What you Write: Nonfiction

Agent: Jessica Faust

Jessica Faust: Genny Jessee’s queries was one of those that made me jump out of my chair the minute I read it. My Brave Baby is a guided “baby’s first year” journal for parents who are not experiencing the typical first year. They don’t necessarily watch their child hit typical milestones. Some may not crawl, others might not say that magical first word. Some ever or some for months or years later. To me this feels not just like a book I want to represent, but a book that’s needed and important.

Genny Jessee: The best word to describe my process with the query is: serendipity. I had dreamed of writing a book to share my experiences as a mother of a child with a rare, undiagnosed, neurological condition, but I wasn’t sure what kind of book. I knew I wanted it to be more than just my story, to be a resource for parents to help them along the way. 

My husband and I run a foundation in memory of our daughter, June, called The June Jessee Memorial Foundation. I’d been writing blogs on the foundation’s website for a few years, but even though I studied journalism in college, I knew my writing could be more professional and have a wider reach. Through a friend of my husband’s, I connected with author/journalist/book collaborator Wendy Paris, who began helping me turn posts into more nuanced personal essays, and to brainstorm about different ways that writing could help parents in this community. While working on a post about keeping a journal, we started talking about how important positive journaling had been to me during June’s short life, and also how inadequate and hurtful I’d found the baby book I bought for June before she was born. We came up with the idea of creating a guided journal/baby book for parents of children like June, who aren’t hitting the typical milestones at the dates most baby books proscribe. 
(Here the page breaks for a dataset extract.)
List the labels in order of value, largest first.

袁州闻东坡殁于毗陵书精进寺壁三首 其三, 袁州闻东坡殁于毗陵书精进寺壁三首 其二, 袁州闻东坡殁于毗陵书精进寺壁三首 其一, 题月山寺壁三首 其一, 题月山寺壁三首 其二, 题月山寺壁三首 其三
A few months later, Wendy saw a tweet from Jessica Faust that said she was looking to represent authors working on guided journals. This was exactly the connection and encouragement I needed! I immediately reached out to Jessica, shared our idea, and asked if she’d be interested.  She responded immediately with her query link and guidelines. I thought maybe it was an auto-response, but when I didn’t send a proposal right away, Jessica followed up, asking for it. 
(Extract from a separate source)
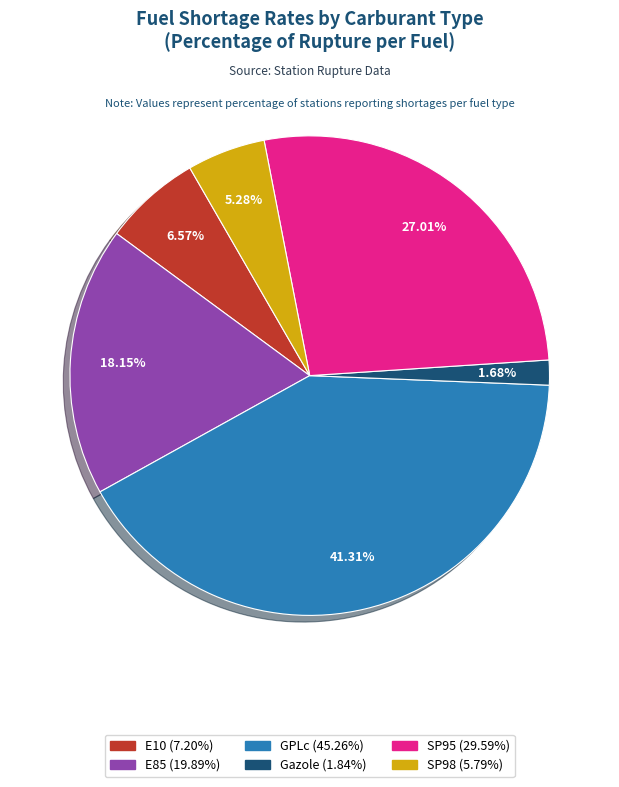

True or false: SP95 accounts for 27% of the total.

True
We took some time to really flesh out the concept. I’d never written a book proposal before, and the whole thing felt daunting. I finally hit “send,” thinking, Genny, don’t get your hopes up.I wasn’t sure Jessica would like the idea, but the process of hammering out the proposal definitely made me sure that this was a book I wanted to write, and one that parents needed. 

The next morning at 8:37 am, Jessica emailed me. We talked later that day and I signed with her that week. 
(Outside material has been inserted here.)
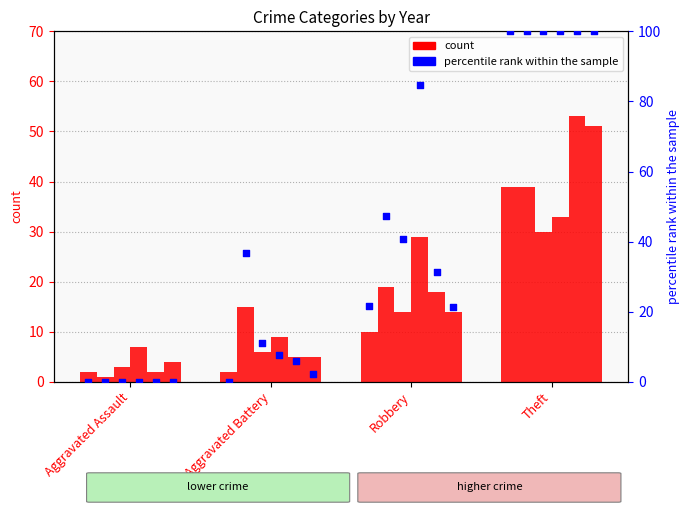

At which category is the sum across all series the highest?

Theft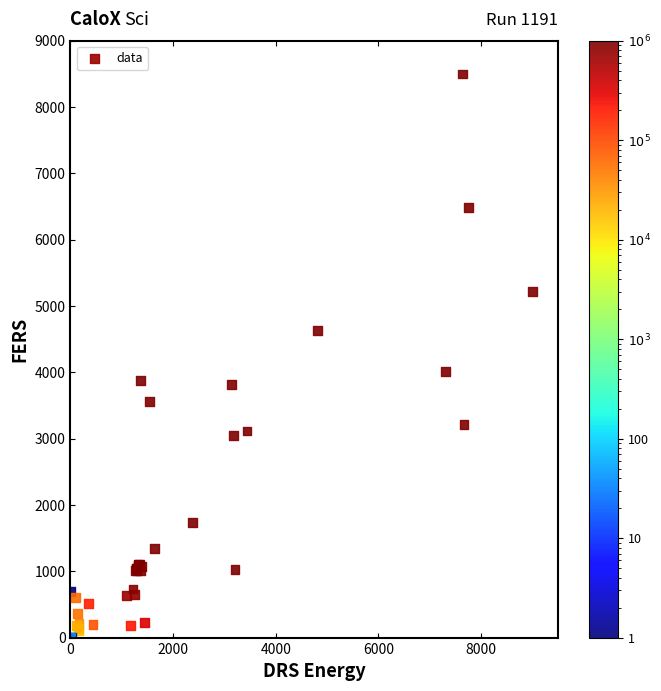

What Y value in the scatter plot is closest to 4250?

4006.8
I’ve always felt that June brought amazing people into my life. The therapists, doctors and other parents I met through her short life helped guide us at the time, and have become great friends and supporters.  Even now, I feel like she is nudging me towards people and opportunities. This whole query process has felt a lot like June to me, too. 

One response to “New Client Alert- Genny Jessee”

  1. Susie corley says:

    Fabulous. Send all of this to Nancy. So many parents take a developmentally newborn home bewildered. I hope this is not confined to parents of neurologically impaired infants but to any parent facing what they know will be an unknown future for their child.